ASX futures were down 0.1 per cent, to 6,416 points, by 7:25am AEST.
The Australian dollar was buying 68.95 US cents, after sliding 0.5 per cent overnight.
US Federal Reserve chairman Jerome Powell testified before Congress for a second day — a day after saying the Fed was committed to cutting inflation at all costs, and acknowledged a recession was “certainly a possibility”.
Investors have been weighing the risk of hefty interest rate rises tipping economies into recession.
“What we’re seeing here is a [stock] market trying to absorb the Fed’s tightening and basically trying to put in a low in a bear market,” said Peter Cardillo, chief market economist at Spartan Capital Securities in New York.
“We have [bond] yields that are coming down, and so that’s helping stocks.
‘Market is confused’
On Wall Street, the Nasdaq Composite rebounded by 1.6 per cent, to 11,232 points, as technology and growth stocks outperformed.
The Dow Jones index closed 0.6 per cent higher, at 30,677, and the S&P 500 jumped 1 per cent, to 3,796.
On European markets, Germany’s DAX and Britain’s FTSE fell sharply, by 1.8 per cent and 1 per cent, respectively.
Trading has remained volatile in the wake of the S&P 500 last week logging its biggest weekly percentage drop since March 2020.
Investors are weighing how far stocks could fall after the index earlier this month fell over 20 per cent from its January record high, confirming the common definition of a bear market.
“There is a tremendous amount of uncertainty about the outlook and so the market is confused,” said Walter Todd, chief investment officer at Greenwood Capital in South Carolina.

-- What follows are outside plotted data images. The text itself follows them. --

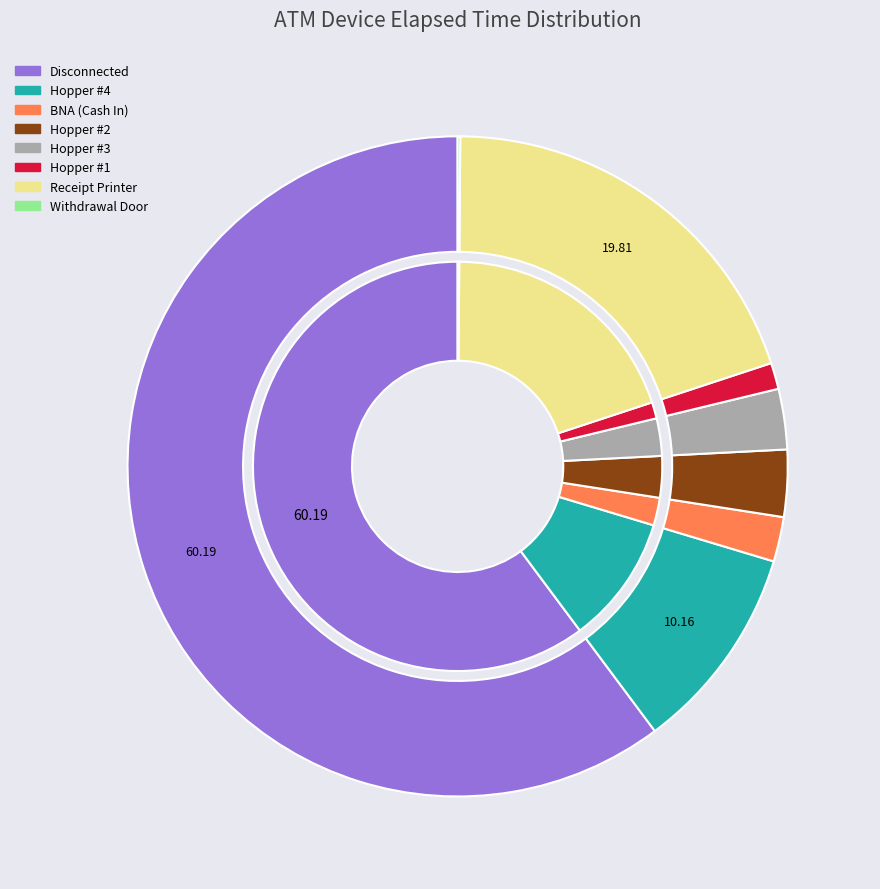

How much of the chart is everything except Receipt Printer?

80.2%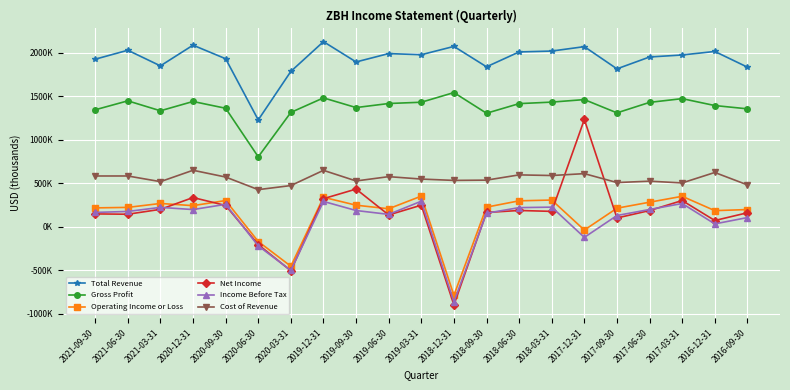

List the labels in order of Income Before Tax value, largest first.

2019-03-31, 2019-12-31, 2017-03-31, 2020-09-30, 2018-03-31, 2021-03-31, 2018-06-30, 2017-06-30, 2020-12-31, 2019-09-30, 2021-06-30, 2021-09-30, 2018-09-30, 2019-06-30, 2017-09-30, 2016-09-30, 2016-12-31, 2017-12-31, 2020-06-30, 2020-03-31, 2018-12-31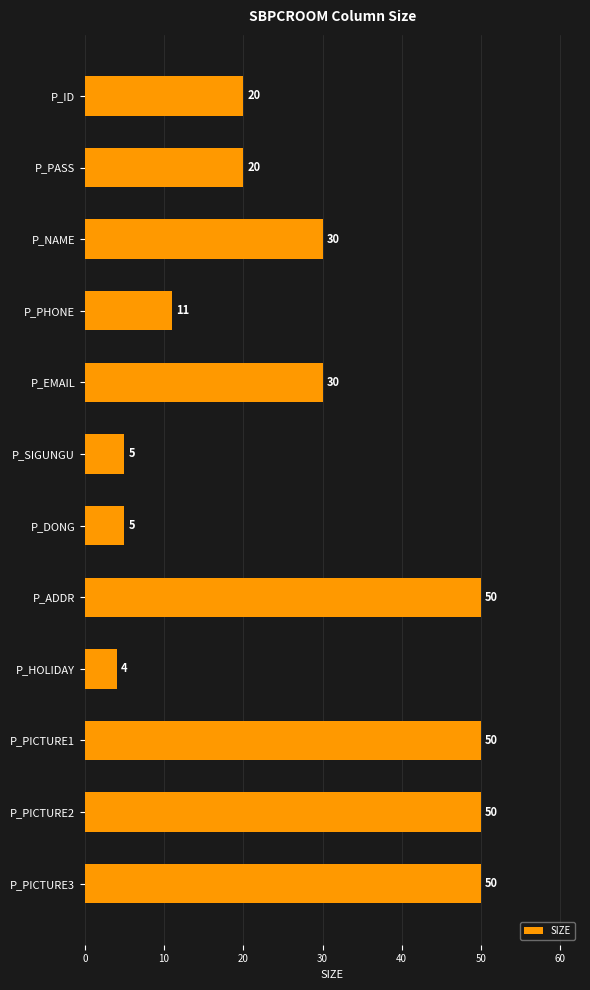

The value at P_PHONE is 19. True or false?

False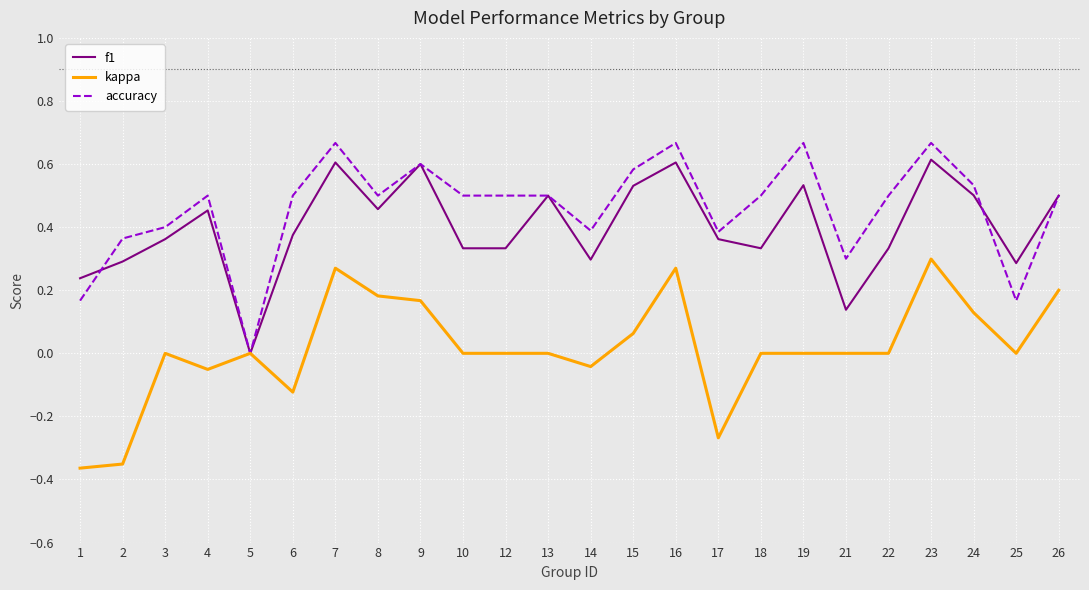

Where is the first local maximum for kappa?

3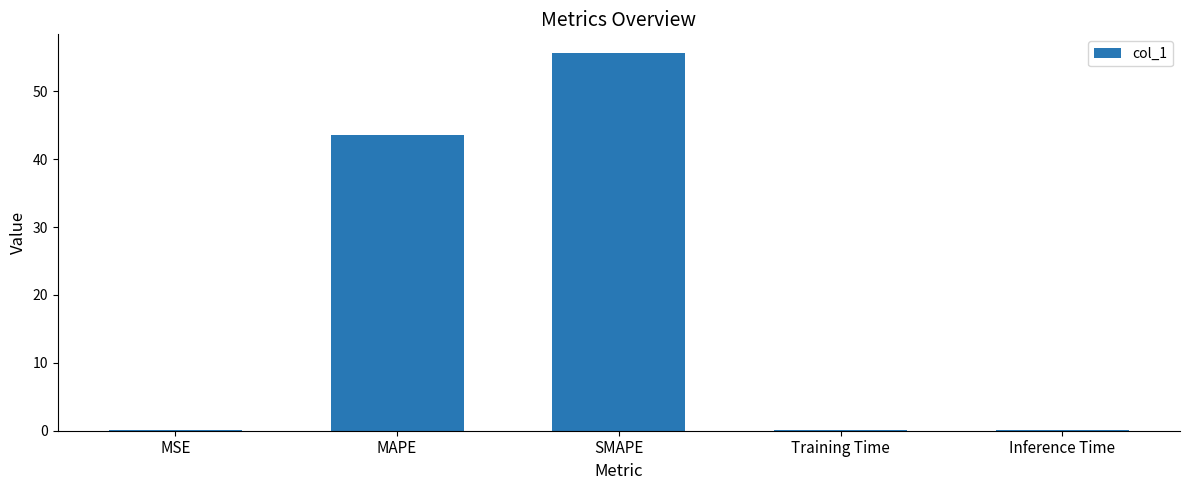

Is it true that the value at Training Time is 0.1?

True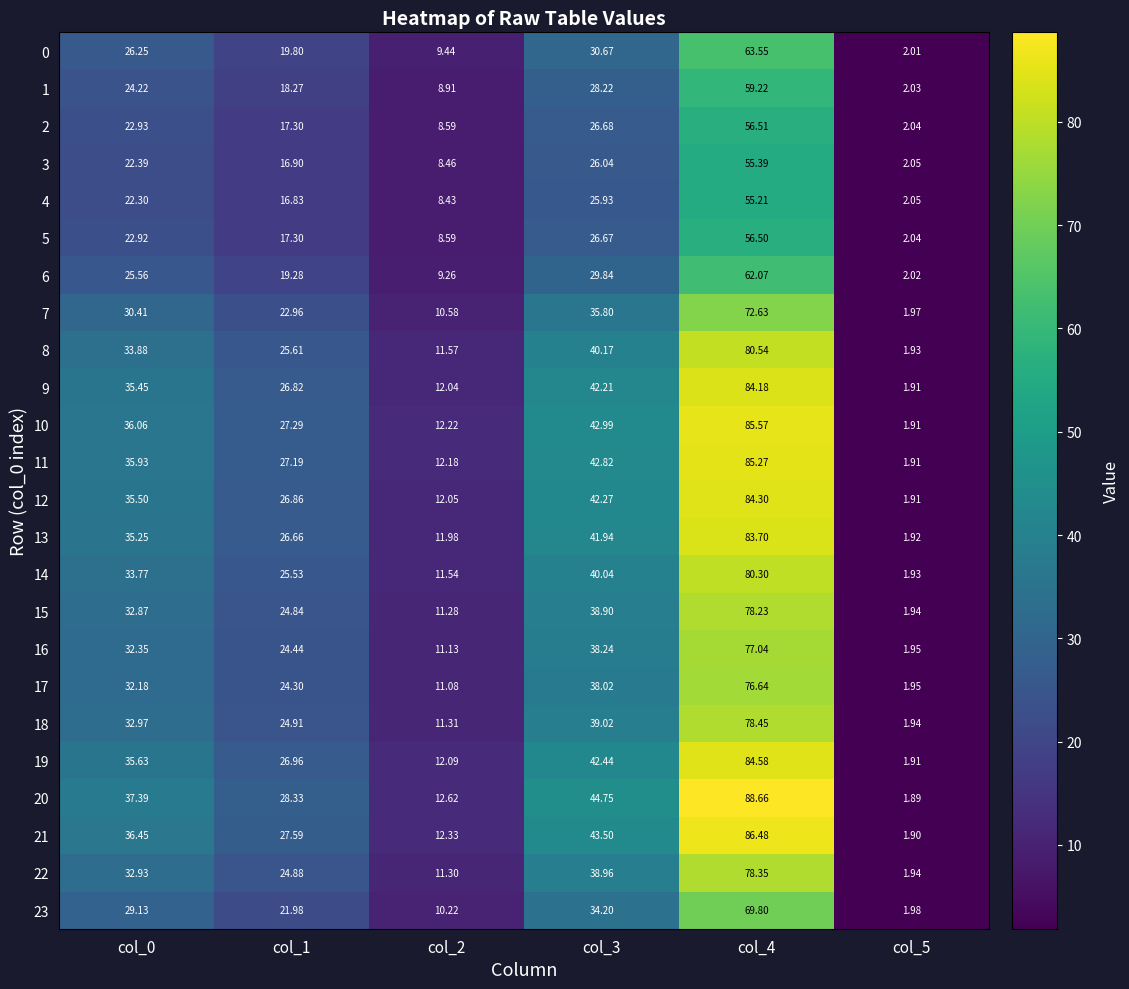

Which series changed the most between col_1 and col_5?

20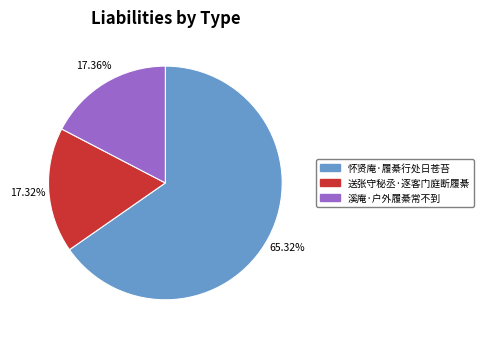

Combined, do 送张守秘丞·逐客门庭断履綦 and 怀贤庵·履綦行处日苍苔 account for over 50%?

Yes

Copper prices slumped as rising interest rates and weak economic data fed worries about demand.
On the London Metal Exchange (LME), copper was down 4.3 per cent, to $US8,397 a tonne, and hit its lowest since February 2021.
Spot gold dropped 0.8 per cent, to $US1,822.55 an ounce.
On oil markets, Brent crude futures fell 1.7 per cent, to $US109.80 a barrel.